[Before-and-after change records]
=== Section Start ===
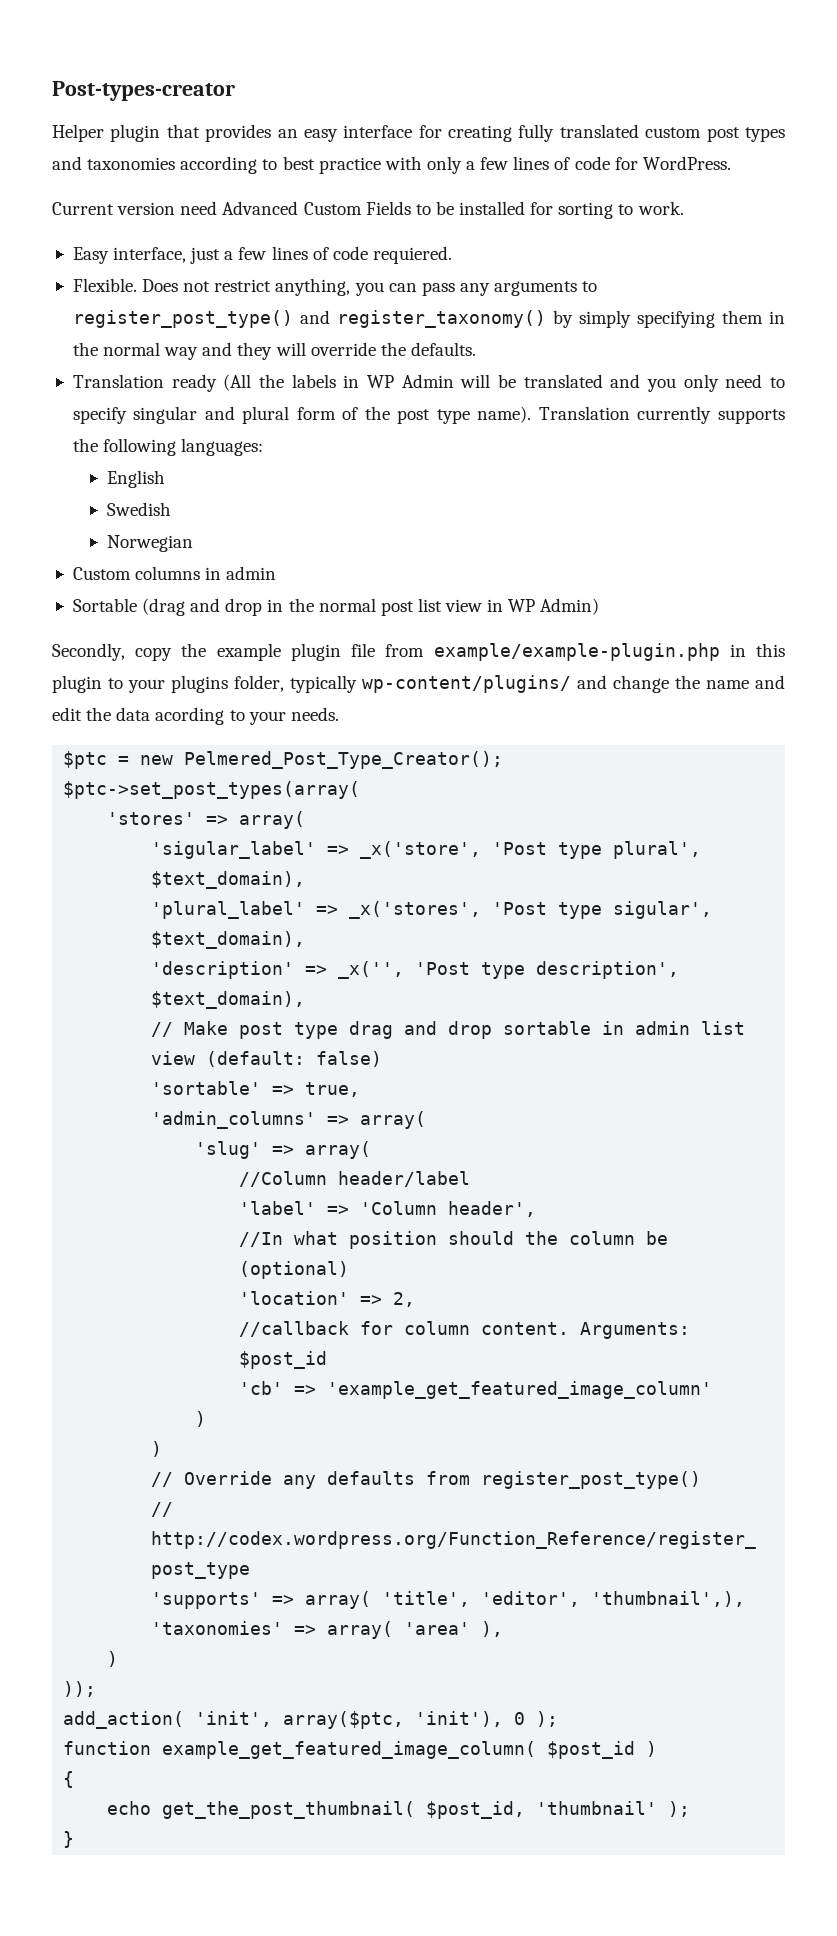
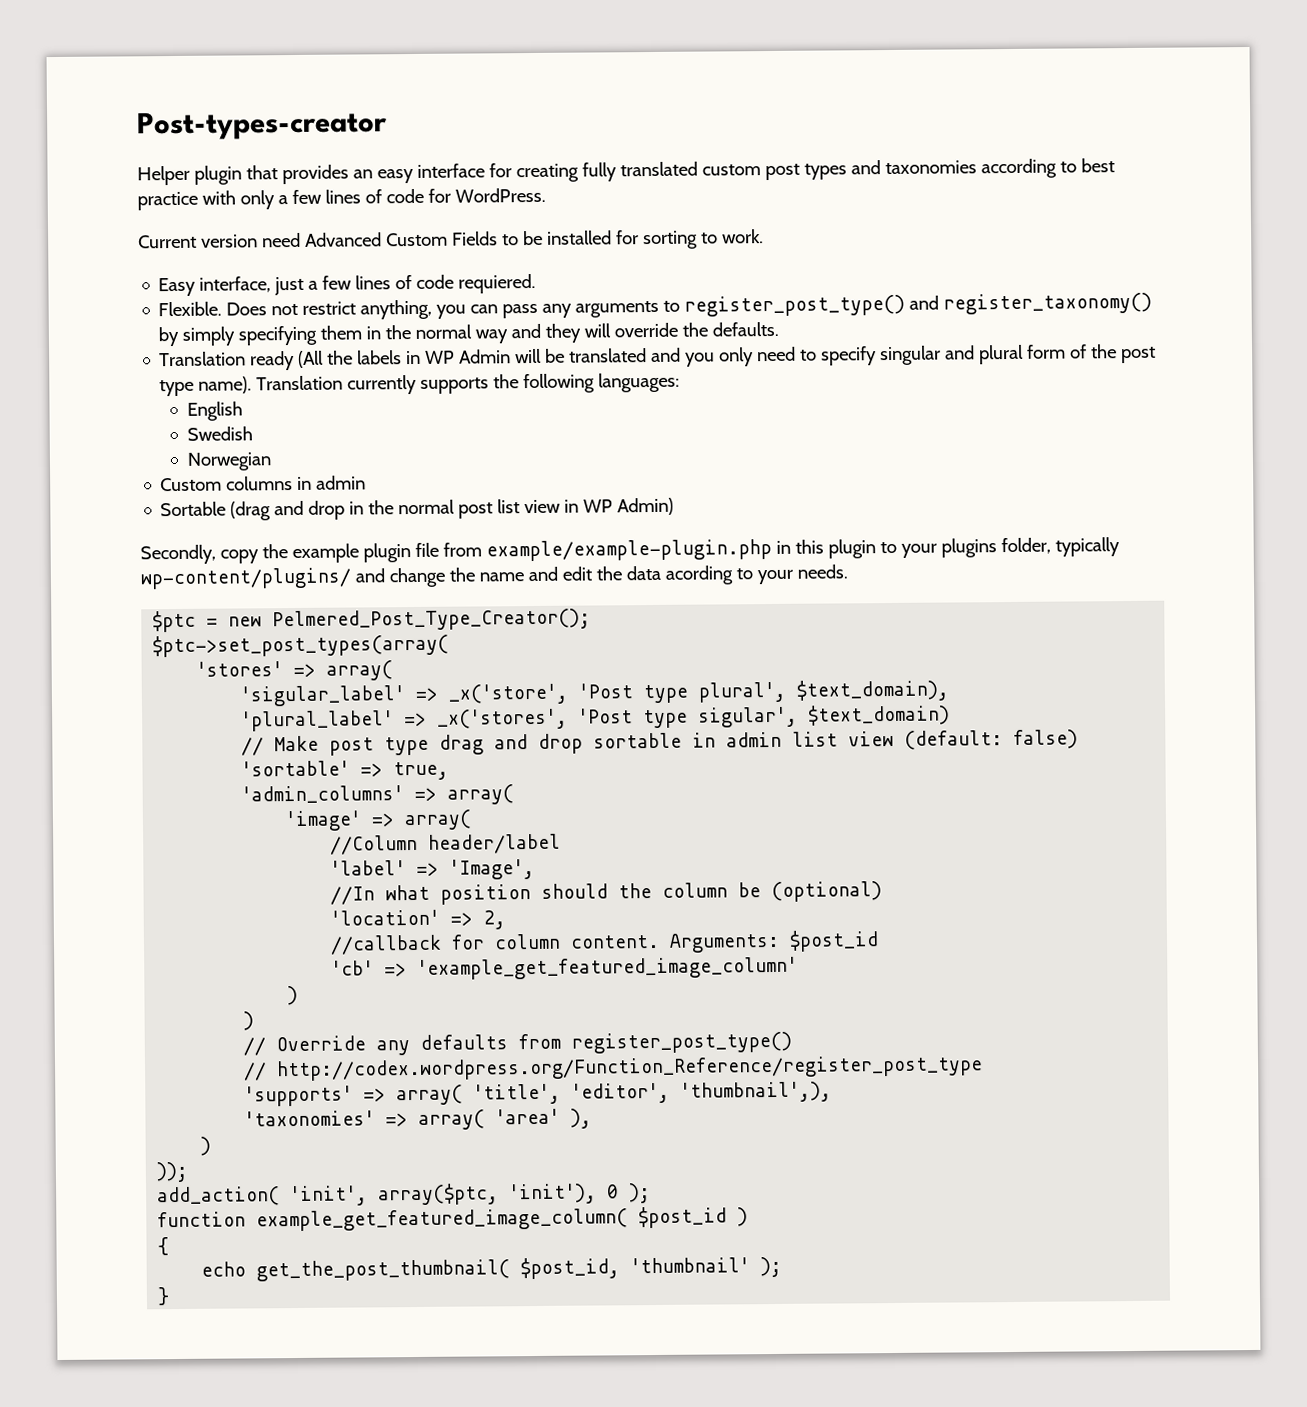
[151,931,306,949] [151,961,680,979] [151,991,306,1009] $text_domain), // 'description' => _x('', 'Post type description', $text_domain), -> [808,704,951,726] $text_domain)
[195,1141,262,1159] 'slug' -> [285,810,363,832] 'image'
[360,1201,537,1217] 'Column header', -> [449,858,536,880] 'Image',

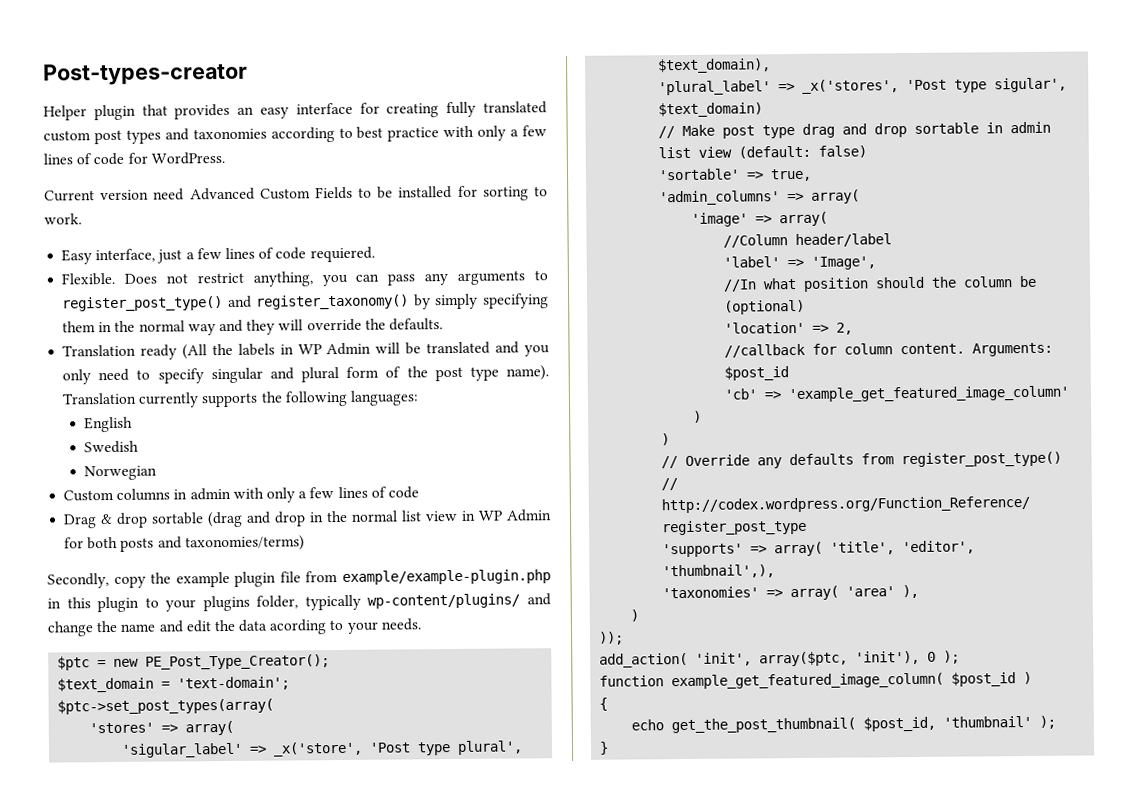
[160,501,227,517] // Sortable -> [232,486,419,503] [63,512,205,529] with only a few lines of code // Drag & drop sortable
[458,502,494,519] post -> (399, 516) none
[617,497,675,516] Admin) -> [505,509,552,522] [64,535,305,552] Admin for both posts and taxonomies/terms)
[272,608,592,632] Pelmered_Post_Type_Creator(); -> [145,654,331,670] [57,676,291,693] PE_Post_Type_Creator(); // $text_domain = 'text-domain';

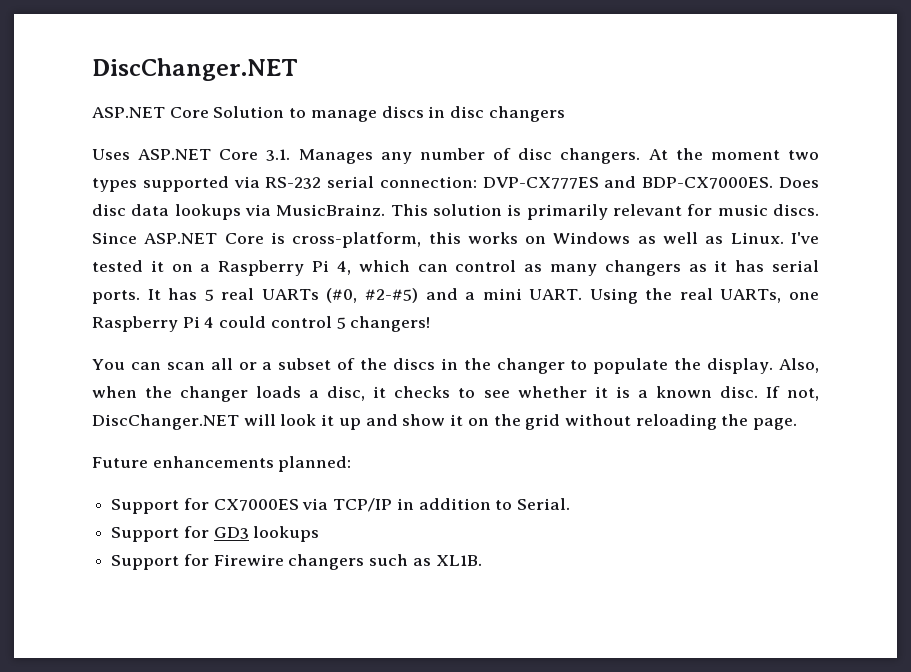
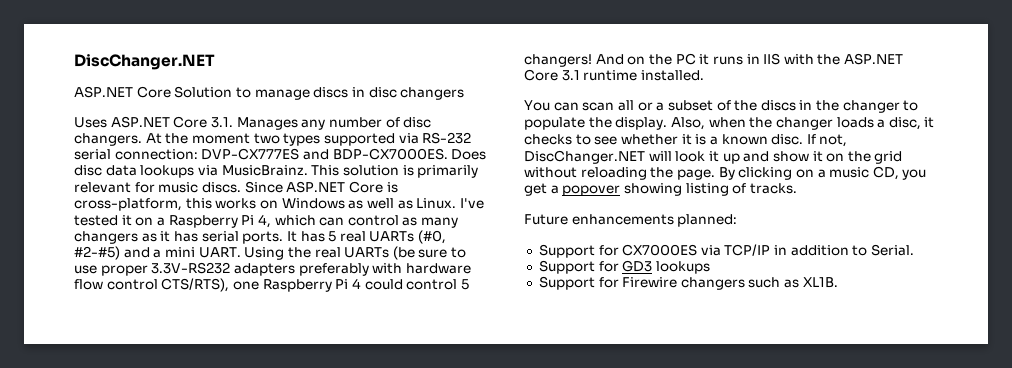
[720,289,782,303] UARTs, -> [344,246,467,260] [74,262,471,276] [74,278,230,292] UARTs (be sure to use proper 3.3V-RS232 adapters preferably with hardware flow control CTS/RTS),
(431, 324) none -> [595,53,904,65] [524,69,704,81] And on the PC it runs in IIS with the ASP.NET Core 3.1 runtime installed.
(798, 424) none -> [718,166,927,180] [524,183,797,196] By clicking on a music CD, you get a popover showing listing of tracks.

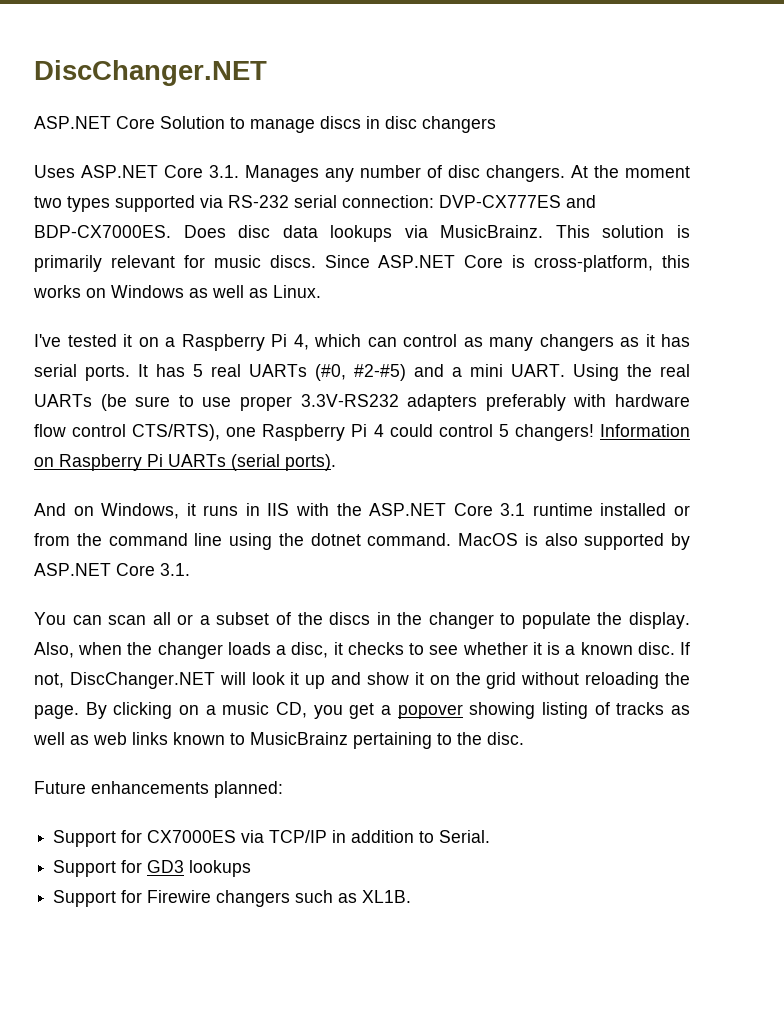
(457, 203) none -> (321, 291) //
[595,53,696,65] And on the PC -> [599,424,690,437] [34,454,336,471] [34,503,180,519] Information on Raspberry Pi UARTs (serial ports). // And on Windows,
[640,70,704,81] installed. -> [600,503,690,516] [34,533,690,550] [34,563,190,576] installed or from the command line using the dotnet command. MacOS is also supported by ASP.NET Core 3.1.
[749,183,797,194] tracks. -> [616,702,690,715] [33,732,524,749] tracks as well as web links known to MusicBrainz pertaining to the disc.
=== Section End ===
_EXERCISE INSTRUCTIONS_. Extract, word for word, every line from the one holding "[617,497,675,516] Admin) ->" through the closing line of the data above. Do not include any pictures.

_RESPONSE BOX_.
[617,497,675,516] Admin) -> [505,509,552,522] [64,535,305,552] Admin for both posts and taxonomies/terms)
[272,608,592,632] Pelmered_Post_Type_Creator(); -> [145,654,331,670] [57,676,291,693] PE_Post_Type_Creator(); // $text_domain = 'text-domain';

[720,289,782,303] UARTs, -> [344,246,467,260] [74,262,471,276] [74,278,230,292] UARTs (be sure to use proper 3.3V-RS232 adapters preferably with hardware flow control CTS/RTS),
(431, 324) none -> [595,53,904,65] [524,69,704,81] And on the PC it runs in IIS with the ASP.NET Core 3.1 runtime installed.
(798, 424) none -> [718,166,927,180] [524,183,797,196] By clicking on a music CD, you get a popover showing listing of tracks.

(457, 203) none -> (321, 291) //
[595,53,696,65] And on the PC -> [599,424,690,437] [34,454,336,471] [34,503,180,519] Information on Raspberry Pi UARTs (serial ports). // And on Windows,
[640,70,704,81] installed. -> [600,503,690,516] [34,533,690,550] [34,563,190,576] installed or from the command line using the dotnet command. MacOS is also supported by ASP.NET Core 3.1.
[749,183,797,194] tracks. -> [616,702,690,715] [33,732,524,749] tracks as well as web links known to MusicBrainz pertaining to the disc.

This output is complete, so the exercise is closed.